ANKENY, Iowa – U.S. Attorney General Eric Holder and a team of top federal officials on Friday pledged a sweeping examination of alleged monopolistic practices in the food sector, and promised to bust those who violate antitrust laws.
But it was the issue of competition – and veiled nods to the government’s current probe into seed giant Monsanto Co.’s marketing practices – that emerged as a dominant theme of the day.
Speaking at a public workshop organized by the Justice Department and the U.S. Department of Agriculture at a community college, Holder told the packed conference hall that “concrete action” would emerge from the unusual coordination between the two federal agencies.

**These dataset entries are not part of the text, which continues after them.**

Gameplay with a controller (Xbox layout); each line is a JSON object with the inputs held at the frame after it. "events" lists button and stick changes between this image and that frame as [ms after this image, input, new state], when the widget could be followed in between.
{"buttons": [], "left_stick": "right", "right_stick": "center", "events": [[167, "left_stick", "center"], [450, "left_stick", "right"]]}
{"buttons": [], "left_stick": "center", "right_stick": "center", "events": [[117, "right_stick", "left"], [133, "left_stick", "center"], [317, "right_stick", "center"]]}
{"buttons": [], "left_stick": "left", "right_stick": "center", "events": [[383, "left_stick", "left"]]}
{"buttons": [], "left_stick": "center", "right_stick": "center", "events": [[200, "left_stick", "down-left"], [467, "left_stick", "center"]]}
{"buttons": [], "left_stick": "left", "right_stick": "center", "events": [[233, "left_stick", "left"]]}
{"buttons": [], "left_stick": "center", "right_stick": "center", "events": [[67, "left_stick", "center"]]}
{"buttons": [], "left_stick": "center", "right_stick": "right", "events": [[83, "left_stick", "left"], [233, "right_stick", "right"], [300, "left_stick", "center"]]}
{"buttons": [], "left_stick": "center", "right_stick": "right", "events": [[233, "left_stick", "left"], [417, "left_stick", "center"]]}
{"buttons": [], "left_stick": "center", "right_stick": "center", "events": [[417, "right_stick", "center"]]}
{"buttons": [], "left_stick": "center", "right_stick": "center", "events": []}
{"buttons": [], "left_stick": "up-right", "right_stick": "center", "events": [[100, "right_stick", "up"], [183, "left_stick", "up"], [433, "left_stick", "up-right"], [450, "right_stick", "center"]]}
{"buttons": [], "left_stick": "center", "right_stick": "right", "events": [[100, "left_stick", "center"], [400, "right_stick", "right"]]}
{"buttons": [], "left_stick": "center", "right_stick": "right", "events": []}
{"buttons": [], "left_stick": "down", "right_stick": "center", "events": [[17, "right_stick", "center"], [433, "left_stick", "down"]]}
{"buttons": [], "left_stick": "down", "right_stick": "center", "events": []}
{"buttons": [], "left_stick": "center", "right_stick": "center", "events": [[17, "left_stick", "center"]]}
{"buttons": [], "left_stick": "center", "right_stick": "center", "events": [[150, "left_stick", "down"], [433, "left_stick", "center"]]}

The gathering was the first of a yearlong series of public meetings to examine whether consolidation in the food sector, and alleged monopolistic practices in agriculture, are driving food prices higher.
The government is also trying to ferret out reasons for the sometimes vast gaps between what farmers are paid for producing food and the retail prices that shoppers pay at the grocery store. Time and again, federal officials underscored how the government was going to push for more transparency in the food sector’s business practices.
Many farmers in the audience expressed concern about rising prices for seed needed to grow crops such as corn and soybeans. The seed industry has consolidated in recent years, leaving just a handful of large players that now dominate the market. Farmers have been pressuring lawmakers to investigate seed pricing, particularly for varieties produced by Monsanto, the world’s largest seed company. U.S. farmers spent about $17 billion on seed last year, up 56 percent from 2006, the USDA said.
None of the federal officials mentioned Monsanto by name. But Assistant U.S. Attorney Christine Varney, Holder’s antitrust chief, acknowledged that such consolidation can lead to problems. “Big is not bad,” she said, “but with big comes an awful lot of responsibility.”
The Justice Department is investigating Monsanto’s marketing practices. And at least three state attorneys general have begun probes into whether the St. Louis company has abused its market dominance to undermine rivals and raise prices.